EXERCISE DIRECTIONS -> According to the pitching career text, against which team did Miller record his first career save?

In 2022 with Sacramento, he was 0–2 with eight saves and a 3.62 ERA, in 32.1 innings over 27 games (one start) in which he struck out 44 batters. With the Giants, he was 0–1 with a 6.43 ERA, in 7 innings over four relief appearances in which he struck out 14 batters.

===Los Angeles Dodgers===
On December 1, 2022, Miller signed a $1.5 million contract with the Los Angeles Dodgers. On April 25, 2023, Miller recorded his first career save against the Pittsburgh Pirates. He was placed on the injured list with neck pain on June 21 and not activated until August 31. Overall, he pitched in 36 games, posting a 3–0 record to go with a 1.71 ERA. He became a free agent following the season.

===Detroit Tigers===
On December 22, 2023, Miller signed a one-year, $3 million contract with the Detroit Tigers that also included a $4.25 million club option for the following season. He made 51 appearances for Detroit in 2024, compiling a 6–8 record and 4.53 ERA with 49 strikeouts and 2 saves across 55 2/3 innings pitched. Miller was designated for assignment by the Tigers on September 24, 2024, in order to make room for their young star pitching prospect, Jackson Jobe. On September 29, Miller was placed on release waivers by the Tigers, making him a free agent.

===Arizona Diamondbacks (second stint)===
On February 16, 2025, Miller signed a minor league contract with the Arizona Diamondbacks organization. On March 26, the Diamondbacks selected Miller's contract after he made the team's Opening Day roster. He compiled a 3-3 record and a 1.98 ERA in 37 games with 40 strikeouts and 10 saves.

=== Milwaukee Brewers (second stint) ===
On July 31, 2025, the Diamondbacks traded Miller and Jordan Montgomery to the Milwaukee Brewers in exchange for a player to be named later. In 11 appearances for Milwaukee, he recorded a 5.59 ERA with 14 strikeouts across 9 2/3 innings pitched. Miller was removed from a game against the Philadelphia Phillies on September 1, and placed on the 60-day injured list with a sprained ulnar collateral ligament two days later. On October 20, it was announced that Miller would likely miss the 2026 season after undergoing surgery to repair his UCL and flexor tendon.

Data records ->
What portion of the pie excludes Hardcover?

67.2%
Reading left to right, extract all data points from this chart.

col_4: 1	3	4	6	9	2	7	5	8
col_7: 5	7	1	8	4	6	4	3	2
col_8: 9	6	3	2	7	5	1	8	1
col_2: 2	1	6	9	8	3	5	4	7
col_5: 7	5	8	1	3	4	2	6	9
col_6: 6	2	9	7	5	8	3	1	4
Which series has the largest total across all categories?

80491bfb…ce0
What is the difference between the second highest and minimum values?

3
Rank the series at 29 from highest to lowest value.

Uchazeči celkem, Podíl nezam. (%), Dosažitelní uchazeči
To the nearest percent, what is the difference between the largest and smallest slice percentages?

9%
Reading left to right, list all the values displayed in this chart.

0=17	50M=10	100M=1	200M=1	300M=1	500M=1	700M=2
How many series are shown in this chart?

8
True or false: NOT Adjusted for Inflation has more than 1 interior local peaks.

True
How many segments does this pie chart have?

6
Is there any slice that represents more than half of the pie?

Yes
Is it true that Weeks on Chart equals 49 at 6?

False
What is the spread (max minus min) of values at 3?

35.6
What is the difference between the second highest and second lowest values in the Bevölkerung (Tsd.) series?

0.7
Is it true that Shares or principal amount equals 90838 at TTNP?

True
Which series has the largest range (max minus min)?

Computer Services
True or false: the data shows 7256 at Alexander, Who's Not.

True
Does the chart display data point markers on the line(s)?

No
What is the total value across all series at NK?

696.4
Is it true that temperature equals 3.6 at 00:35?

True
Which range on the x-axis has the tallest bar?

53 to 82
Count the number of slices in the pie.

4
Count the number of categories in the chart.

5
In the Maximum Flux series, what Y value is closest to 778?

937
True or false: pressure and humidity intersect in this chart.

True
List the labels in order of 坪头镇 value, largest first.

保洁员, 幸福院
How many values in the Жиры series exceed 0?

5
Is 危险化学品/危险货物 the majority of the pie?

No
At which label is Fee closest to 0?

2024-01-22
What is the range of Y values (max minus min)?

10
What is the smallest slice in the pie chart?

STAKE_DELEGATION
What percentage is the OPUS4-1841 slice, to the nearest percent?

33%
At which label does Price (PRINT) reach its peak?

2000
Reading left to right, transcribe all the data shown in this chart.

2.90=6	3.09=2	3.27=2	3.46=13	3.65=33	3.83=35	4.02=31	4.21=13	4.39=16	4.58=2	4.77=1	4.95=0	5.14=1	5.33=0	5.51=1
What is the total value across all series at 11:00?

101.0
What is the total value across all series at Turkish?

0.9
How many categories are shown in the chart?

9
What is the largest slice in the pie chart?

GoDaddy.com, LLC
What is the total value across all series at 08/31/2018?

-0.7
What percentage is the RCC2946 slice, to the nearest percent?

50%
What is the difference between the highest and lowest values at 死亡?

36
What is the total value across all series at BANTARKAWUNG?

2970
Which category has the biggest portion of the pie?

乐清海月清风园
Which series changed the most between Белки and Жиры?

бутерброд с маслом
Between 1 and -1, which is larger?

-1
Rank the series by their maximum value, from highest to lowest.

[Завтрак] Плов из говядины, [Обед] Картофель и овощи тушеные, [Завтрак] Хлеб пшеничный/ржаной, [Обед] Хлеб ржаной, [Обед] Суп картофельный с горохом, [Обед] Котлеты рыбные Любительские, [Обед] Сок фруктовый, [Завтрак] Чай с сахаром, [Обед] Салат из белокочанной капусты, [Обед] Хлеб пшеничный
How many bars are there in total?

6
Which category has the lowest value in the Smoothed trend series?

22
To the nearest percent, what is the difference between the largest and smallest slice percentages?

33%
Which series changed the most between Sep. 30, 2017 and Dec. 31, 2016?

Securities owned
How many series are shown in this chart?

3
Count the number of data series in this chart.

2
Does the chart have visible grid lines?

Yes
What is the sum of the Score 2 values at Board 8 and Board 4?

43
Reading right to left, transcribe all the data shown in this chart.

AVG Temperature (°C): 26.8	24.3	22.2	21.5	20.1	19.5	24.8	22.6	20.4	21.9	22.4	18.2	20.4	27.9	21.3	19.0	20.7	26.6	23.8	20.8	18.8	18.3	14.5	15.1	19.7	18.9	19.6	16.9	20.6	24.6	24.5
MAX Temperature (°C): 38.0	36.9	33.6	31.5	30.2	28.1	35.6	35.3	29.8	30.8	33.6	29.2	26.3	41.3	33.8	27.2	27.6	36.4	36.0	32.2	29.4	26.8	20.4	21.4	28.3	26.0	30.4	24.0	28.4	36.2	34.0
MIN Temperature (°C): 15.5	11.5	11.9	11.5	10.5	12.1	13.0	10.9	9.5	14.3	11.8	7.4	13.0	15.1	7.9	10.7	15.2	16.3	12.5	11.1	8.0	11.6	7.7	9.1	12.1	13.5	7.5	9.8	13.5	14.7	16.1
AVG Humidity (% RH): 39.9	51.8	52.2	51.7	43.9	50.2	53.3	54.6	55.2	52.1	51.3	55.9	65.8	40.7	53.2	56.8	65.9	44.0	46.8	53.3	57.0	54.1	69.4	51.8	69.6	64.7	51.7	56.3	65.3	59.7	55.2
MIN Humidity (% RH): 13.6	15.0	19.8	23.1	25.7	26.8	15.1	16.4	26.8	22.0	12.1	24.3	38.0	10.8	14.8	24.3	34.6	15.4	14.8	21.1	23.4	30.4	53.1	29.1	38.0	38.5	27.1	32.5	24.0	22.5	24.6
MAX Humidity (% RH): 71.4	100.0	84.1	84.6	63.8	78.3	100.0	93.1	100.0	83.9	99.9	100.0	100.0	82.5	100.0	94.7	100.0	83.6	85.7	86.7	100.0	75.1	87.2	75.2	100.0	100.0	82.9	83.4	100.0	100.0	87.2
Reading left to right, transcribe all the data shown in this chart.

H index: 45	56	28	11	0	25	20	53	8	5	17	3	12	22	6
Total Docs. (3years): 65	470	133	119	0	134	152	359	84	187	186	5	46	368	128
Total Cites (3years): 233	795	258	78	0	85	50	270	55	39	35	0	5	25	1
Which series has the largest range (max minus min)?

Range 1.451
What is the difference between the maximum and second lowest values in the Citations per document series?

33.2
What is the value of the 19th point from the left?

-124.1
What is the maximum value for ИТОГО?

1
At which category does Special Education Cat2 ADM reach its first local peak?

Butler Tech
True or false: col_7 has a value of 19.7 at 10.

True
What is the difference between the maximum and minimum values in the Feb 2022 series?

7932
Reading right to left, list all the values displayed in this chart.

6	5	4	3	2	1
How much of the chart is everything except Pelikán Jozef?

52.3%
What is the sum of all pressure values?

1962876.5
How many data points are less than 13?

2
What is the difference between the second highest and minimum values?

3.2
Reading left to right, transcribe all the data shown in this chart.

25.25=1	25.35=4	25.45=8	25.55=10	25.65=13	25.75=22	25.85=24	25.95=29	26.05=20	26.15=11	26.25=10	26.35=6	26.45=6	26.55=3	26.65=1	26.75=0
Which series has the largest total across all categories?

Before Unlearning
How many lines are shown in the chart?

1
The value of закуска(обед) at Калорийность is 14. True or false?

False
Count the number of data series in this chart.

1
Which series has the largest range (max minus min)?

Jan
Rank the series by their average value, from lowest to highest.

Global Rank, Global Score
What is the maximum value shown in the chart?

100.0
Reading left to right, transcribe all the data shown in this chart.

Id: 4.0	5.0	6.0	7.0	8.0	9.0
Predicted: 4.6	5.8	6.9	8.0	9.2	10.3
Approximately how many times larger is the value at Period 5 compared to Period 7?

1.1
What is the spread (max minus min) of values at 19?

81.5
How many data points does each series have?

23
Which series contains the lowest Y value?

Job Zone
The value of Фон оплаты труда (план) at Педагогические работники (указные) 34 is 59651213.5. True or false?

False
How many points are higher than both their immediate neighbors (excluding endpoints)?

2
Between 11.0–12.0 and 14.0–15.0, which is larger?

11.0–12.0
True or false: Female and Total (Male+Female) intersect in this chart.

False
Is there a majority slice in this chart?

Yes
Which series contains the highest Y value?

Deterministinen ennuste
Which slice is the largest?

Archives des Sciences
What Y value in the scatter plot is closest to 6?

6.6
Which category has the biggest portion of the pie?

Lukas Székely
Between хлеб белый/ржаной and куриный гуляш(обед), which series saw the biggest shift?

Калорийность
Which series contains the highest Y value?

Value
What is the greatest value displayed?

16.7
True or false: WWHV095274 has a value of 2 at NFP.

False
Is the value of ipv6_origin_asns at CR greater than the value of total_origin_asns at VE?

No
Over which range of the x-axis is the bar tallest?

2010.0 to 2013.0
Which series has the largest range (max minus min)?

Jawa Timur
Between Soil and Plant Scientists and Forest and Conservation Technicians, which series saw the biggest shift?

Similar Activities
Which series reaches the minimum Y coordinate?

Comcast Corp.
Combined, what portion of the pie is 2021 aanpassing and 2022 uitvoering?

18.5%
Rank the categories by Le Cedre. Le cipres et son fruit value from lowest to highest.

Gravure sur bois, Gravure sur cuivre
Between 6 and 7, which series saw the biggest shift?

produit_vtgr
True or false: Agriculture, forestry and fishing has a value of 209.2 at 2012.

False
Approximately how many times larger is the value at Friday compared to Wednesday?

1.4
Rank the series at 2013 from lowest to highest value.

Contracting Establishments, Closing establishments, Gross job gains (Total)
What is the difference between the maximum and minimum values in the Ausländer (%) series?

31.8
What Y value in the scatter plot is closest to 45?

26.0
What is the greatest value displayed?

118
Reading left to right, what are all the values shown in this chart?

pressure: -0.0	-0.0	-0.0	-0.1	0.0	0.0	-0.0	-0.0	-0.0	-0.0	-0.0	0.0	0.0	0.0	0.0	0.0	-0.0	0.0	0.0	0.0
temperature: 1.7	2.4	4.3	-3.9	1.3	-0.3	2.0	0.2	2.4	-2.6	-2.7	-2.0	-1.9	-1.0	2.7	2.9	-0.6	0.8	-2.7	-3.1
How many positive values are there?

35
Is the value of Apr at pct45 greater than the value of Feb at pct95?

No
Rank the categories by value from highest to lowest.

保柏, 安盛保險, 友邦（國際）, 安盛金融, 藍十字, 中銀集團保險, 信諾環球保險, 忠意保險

RESULT FOR THIS TASK -> The Pittsburgh Pirates.